Tourism, specifically business tourism, is also one of the focus areas of the government. The new Hamad International Airport in Doha, which was inaugurated in mid-2014, is a big step toward attracting business travelers to the emirate. Moreover, the big-ticket infrastructure spending undertaken in anticipation of the 2022 FIFA World Cup is expected to transform the small Gulf peninsula’s skyline.
In June 2014, MSCI upgraded Qatar to emerging market status. Likely under consideration were Qatar’s achievements in a short span of time. First, Qatar has a good standing in the global energy markets as the largest exporter of liquefied natural gas. Social contract, an arrangement where the government provides essential services to its people virtually free in return for absolute loyalty, remains strong in the region. The emirate’s system of governance, even though a constitutional monarchy, is relatively stable. Moreover, Qatar has consistently ranked higher on Social Cohesion on IMD World Competitiveness Index vis-à-vis other economies as a Financial Times article pointed out. For instance, Middle Eastern economies of the United Arab Emirates and Qatar came in at number one and two positions respectively, above developed economies such as Canada, Norway, and Sweden in 2013 ranking. The ranking, according to IMD, is based on a country’s political stability and its focus on business development and economic growth.

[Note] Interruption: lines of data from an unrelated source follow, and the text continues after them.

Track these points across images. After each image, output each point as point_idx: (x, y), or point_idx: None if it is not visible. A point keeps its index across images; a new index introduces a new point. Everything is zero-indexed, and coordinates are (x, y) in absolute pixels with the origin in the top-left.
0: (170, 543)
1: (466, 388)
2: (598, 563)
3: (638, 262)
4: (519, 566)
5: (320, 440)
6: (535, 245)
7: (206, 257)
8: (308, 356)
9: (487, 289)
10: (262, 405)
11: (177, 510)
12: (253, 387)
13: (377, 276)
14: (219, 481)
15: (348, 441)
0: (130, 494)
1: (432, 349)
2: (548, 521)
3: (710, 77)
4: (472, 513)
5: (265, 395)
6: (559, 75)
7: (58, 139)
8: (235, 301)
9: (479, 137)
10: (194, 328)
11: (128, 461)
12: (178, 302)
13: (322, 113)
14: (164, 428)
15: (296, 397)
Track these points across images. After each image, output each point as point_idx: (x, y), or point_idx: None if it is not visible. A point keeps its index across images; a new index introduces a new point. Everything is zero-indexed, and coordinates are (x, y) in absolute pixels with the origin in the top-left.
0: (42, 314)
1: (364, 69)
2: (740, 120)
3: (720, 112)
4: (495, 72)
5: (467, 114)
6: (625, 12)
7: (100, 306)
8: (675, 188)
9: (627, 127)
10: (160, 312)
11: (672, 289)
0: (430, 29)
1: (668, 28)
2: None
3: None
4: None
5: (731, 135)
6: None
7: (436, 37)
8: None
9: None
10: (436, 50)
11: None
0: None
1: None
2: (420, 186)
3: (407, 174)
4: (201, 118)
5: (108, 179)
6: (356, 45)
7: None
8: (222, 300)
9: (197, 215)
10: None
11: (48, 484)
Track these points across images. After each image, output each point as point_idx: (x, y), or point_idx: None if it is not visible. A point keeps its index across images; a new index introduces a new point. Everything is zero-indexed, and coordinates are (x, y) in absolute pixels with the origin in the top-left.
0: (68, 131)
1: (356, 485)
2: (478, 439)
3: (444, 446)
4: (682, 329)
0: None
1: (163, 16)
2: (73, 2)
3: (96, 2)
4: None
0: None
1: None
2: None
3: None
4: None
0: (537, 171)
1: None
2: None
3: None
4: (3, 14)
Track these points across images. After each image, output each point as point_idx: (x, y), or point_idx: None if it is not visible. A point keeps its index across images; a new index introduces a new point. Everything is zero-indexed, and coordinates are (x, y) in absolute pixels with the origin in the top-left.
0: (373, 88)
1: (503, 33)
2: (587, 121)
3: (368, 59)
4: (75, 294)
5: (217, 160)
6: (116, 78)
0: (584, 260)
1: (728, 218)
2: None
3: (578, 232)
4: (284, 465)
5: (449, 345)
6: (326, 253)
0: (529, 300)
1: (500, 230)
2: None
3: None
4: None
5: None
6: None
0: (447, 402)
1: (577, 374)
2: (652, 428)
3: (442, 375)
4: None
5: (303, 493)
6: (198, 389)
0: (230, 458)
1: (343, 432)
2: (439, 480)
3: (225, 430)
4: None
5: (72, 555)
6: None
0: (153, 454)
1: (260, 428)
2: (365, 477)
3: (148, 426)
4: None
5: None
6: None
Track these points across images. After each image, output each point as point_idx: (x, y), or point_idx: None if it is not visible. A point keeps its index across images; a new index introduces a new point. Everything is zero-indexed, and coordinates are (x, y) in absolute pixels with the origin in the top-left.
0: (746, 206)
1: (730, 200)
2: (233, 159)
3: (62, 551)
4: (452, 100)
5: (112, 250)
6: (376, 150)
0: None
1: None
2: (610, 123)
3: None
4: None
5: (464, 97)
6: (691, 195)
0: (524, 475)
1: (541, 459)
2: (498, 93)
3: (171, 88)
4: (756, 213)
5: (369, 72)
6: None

Though the cash-rich energy-related sector has firmly remained under state control, the Qatari administration does not overreach itself into other sectors such as construction and industrial production. What’s more, property rights in the region are culturally enshrined, while the government flush with oil revenues has little incentive to interfere.
Going against headwinds
Yet, Qatar’s dream run seems to be facing some unexpected headwinds. The regime in Egypt, which was propped up by Qatar, collapsed and the country’s Gulf neighbors led by powerful Saudi Arabia unleashed a diplomatic offensive against the tiny emirate for having supported the revolutionary cause. Moreover, allegations of bribery have marred Qatar’s winning the bid to host the soccer World Cup. Still, Qatar’s massive energy exports help the state hold its own in the face of any crisis, while the presence of a vast American military base in its territory acts a deterrent against possible misadventures by its Arab brothers.
Qatar had dramatically transformed itself into a powerful Middle Eastern economy in a short span of time much like a scene straight out of the Arabian folktales. Notwithstanding the problems faced by the economy, Qatar’s near-term economic growth prospects look healthy. All fairy tales, after all, have a happy ending.